BEGIN Supplied records
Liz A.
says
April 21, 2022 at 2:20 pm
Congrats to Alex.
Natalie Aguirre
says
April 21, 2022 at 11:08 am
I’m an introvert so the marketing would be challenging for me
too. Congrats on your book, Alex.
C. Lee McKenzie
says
END Supplied records
What is needed:
Reproduce every line of text from the records above, with no changes.

Solved problem:
Liz A.
says
April 21, 2022 at 2:20 pm
Congrats to Alex.
Natalie Aguirre
says
April 21, 2022 at 11:08 am
I’m an introvert so the marketing would be challenging for me
too. Congrats on your book, Alex.
C. Lee McKenzie
says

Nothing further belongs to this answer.